• EXERCISE AIM: Line by line, retype the material exactly and leave each picture out.

• TASK MATERIAL:
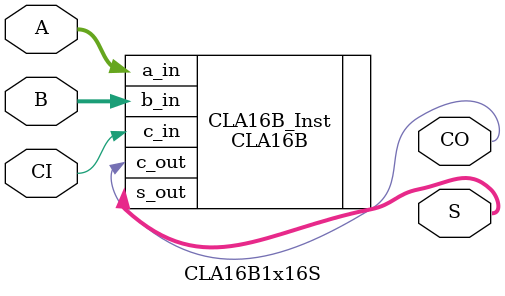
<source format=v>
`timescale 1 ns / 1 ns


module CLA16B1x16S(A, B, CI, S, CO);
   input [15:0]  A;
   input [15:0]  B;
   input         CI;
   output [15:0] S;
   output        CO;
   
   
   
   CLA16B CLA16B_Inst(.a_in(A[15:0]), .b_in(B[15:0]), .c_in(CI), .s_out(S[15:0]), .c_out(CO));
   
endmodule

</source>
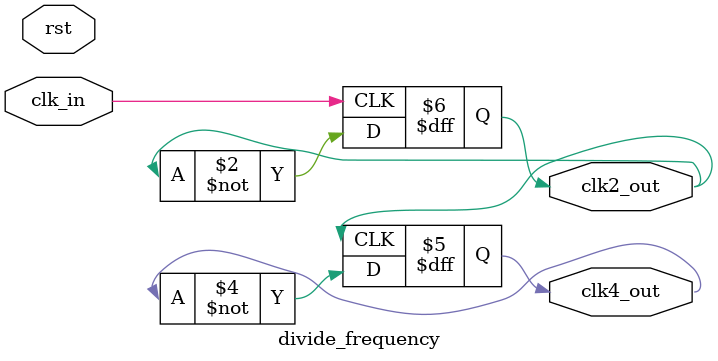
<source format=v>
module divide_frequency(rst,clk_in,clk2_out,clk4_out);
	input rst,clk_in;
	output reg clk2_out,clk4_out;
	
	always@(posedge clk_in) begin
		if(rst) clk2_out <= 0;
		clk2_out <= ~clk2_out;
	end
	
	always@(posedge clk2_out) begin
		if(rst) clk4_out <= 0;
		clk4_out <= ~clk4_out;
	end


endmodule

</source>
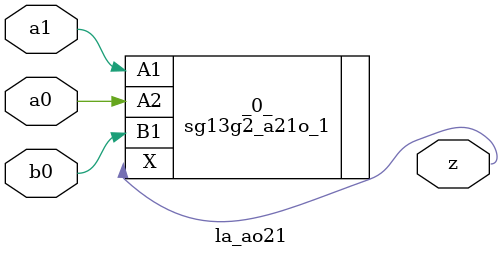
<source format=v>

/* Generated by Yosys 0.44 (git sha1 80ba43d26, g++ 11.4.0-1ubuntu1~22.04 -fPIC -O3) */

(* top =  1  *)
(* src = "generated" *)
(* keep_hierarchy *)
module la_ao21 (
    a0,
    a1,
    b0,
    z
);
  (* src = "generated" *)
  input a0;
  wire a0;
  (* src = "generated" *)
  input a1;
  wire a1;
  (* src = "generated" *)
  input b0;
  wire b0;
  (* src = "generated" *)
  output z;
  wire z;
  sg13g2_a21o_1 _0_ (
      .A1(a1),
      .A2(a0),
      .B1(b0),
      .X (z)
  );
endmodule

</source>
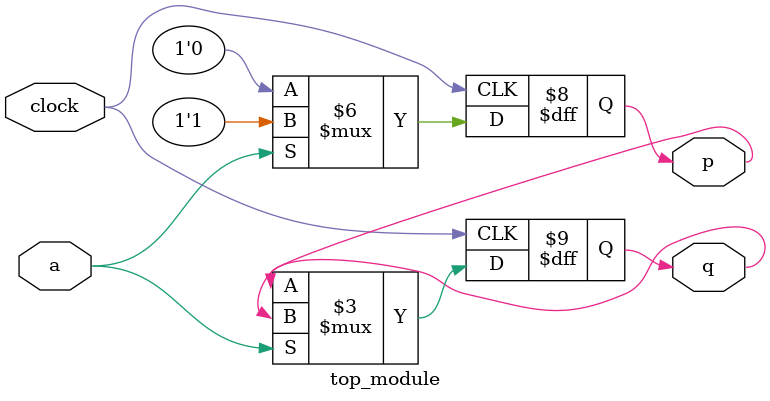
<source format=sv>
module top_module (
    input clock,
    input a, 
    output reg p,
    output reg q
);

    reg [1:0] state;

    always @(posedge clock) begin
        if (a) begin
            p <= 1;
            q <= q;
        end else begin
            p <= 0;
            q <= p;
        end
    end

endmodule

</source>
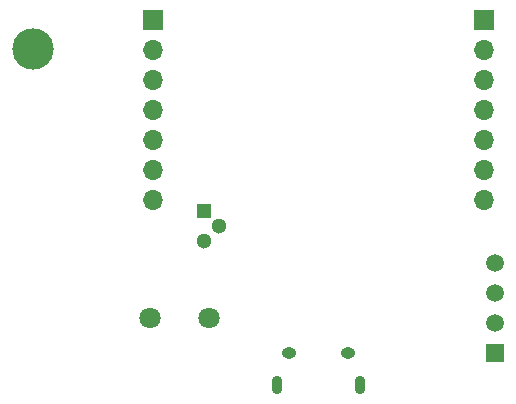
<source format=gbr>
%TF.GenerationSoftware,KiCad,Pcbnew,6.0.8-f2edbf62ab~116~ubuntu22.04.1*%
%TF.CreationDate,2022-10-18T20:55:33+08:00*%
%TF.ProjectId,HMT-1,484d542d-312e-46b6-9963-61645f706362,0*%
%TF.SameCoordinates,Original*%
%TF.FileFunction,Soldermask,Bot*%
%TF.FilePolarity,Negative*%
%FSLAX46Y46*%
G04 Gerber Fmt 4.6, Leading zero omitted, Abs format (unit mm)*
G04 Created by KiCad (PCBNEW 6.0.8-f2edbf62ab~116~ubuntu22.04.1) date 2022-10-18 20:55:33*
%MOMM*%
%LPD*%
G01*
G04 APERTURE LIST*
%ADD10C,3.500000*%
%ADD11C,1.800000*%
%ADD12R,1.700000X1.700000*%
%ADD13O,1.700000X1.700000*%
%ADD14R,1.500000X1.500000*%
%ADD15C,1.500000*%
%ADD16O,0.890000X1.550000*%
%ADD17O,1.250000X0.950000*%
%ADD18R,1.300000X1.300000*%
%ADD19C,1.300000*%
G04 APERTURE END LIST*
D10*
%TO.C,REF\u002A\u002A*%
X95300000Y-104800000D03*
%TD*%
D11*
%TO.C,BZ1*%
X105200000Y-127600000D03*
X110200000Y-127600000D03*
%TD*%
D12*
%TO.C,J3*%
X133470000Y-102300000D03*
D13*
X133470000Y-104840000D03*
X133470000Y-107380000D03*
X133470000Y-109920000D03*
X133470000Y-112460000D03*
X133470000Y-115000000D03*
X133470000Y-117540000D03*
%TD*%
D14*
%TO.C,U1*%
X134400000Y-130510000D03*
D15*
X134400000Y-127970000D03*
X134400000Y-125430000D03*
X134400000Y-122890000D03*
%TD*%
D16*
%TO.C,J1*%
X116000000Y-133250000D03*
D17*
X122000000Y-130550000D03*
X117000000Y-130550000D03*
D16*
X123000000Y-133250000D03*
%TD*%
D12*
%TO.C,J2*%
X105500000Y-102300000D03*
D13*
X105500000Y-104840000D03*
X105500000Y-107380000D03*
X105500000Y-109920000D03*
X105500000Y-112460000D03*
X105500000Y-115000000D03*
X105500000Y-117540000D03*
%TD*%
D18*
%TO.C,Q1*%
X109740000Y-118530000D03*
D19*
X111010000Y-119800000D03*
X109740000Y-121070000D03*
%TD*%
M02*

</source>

• EXERCISE OUTPUT:
<source format=v>
`timescale 1 ns / 1 ns


module CLA16B1x16S(A, B, CI, S, CO);
   input [15:0]  A;
   input [15:0]  B;
   input         CI;
   output [15:0] S;
   output        CO;
   
   
   
   CLA16B CLA16B_Inst(.a_in(A[15:0]), .b_in(B[15:0]), .c_in(CI), .s_out(S[15:0]), .c_out(CO));
   
endmodule

</source>
<source format=v>
module divide_frequency(rst,clk_in,clk2_out,clk4_out);
	input rst,clk_in;
	output reg clk2_out,clk4_out;
	
	always@(posedge clk_in) begin
		if(rst) clk2_out <= 0;
		clk2_out <= ~clk2_out;
	end
	
	always@(posedge clk2_out) begin
		if(rst) clk4_out <= 0;
		clk4_out <= ~clk4_out;
	end


endmodule

</source>
<source format=v>

/* Generated by Yosys 0.44 (git sha1 80ba43d26, g++ 11.4.0-1ubuntu1~22.04 -fPIC -O3) */

(* top =  1  *)
(* src = "generated" *)
(* keep_hierarchy *)
module la_ao21 (
    a0,
    a1,
    b0,
    z
);
  (* src = "generated" *)
  input a0;
  wire a0;
  (* src = "generated" *)
  input a1;
  wire a1;
  (* src = "generated" *)
  input b0;
  wire b0;
  (* src = "generated" *)
  output z;
  wire z;
  sg13g2_a21o_1 _0_ (
      .A1(a1),
      .A2(a0),
      .B1(b0),
      .X (z)
  );
endmodule

</source>
<source format=sv>
module top_module (
    input clock,
    input a, 
    output reg p,
    output reg q
);

    reg [1:0] state;

    always @(posedge clock) begin
        if (a) begin
            p <= 1;
            q <= q;
        end else begin
            p <= 0;
            q <= p;
        end
    end

endmodule

</source>
<source format=gbr>
%TF.GenerationSoftware,KiCad,Pcbnew,6.0.8-f2edbf62ab~116~ubuntu22.04.1*%
%TF.CreationDate,2022-10-18T20:55:33+08:00*%
%TF.ProjectId,HMT-1,484d542d-312e-46b6-9963-61645f706362,0*%
%TF.SameCoordinates,Original*%
%TF.FileFunction,Soldermask,Bot*%
%TF.FilePolarity,Negative*%
%FSLAX46Y46*%
G04 Gerber Fmt 4.6, Leading zero omitted, Abs format (unit mm)*
G04 Created by KiCad (PCBNEW 6.0.8-f2edbf62ab~116~ubuntu22.04.1) date 2022-10-18 20:55:33*
%MOMM*%
%LPD*%
G01*
G04 APERTURE LIST*
%ADD10C,3.500000*%
%ADD11C,1.800000*%
%ADD12R,1.700000X1.700000*%
%ADD13O,1.700000X1.700000*%
%ADD14R,1.500000X1.500000*%
%ADD15C,1.500000*%
%ADD16O,0.890000X1.550000*%
%ADD17O,1.250000X0.950000*%
%ADD18R,1.300000X1.300000*%
%ADD19C,1.300000*%
G04 APERTURE END LIST*
D10*
%TO.C,REF\u002A\u002A*%
X95300000Y-104800000D03*
%TD*%
D11*
%TO.C,BZ1*%
X105200000Y-127600000D03*
X110200000Y-127600000D03*
%TD*%
D12*
%TO.C,J3*%
X133470000Y-102300000D03*
D13*
X133470000Y-104840000D03*
X133470000Y-107380000D03*
X133470000Y-109920000D03*
X133470000Y-112460000D03*
X133470000Y-115000000D03*
X133470000Y-117540000D03*
%TD*%
D14*
%TO.C,U1*%
X134400000Y-130510000D03*
D15*
X134400000Y-127970000D03*
X134400000Y-125430000D03*
X134400000Y-122890000D03*
%TD*%
D16*
%TO.C,J1*%
X116000000Y-133250000D03*
D17*
X122000000Y-130550000D03*
X117000000Y-130550000D03*
D16*
X123000000Y-133250000D03*
%TD*%
D12*
%TO.C,J2*%
X105500000Y-102300000D03*
D13*
X105500000Y-104840000D03*
X105500000Y-107380000D03*
X105500000Y-109920000D03*
X105500000Y-112460000D03*
X105500000Y-115000000D03*
X105500000Y-117540000D03*
%TD*%
D18*
%TO.C,Q1*%
X109740000Y-118530000D03*
D19*
X111010000Y-119800000D03*
X109740000Y-121070000D03*
%TD*%
M02*

</source>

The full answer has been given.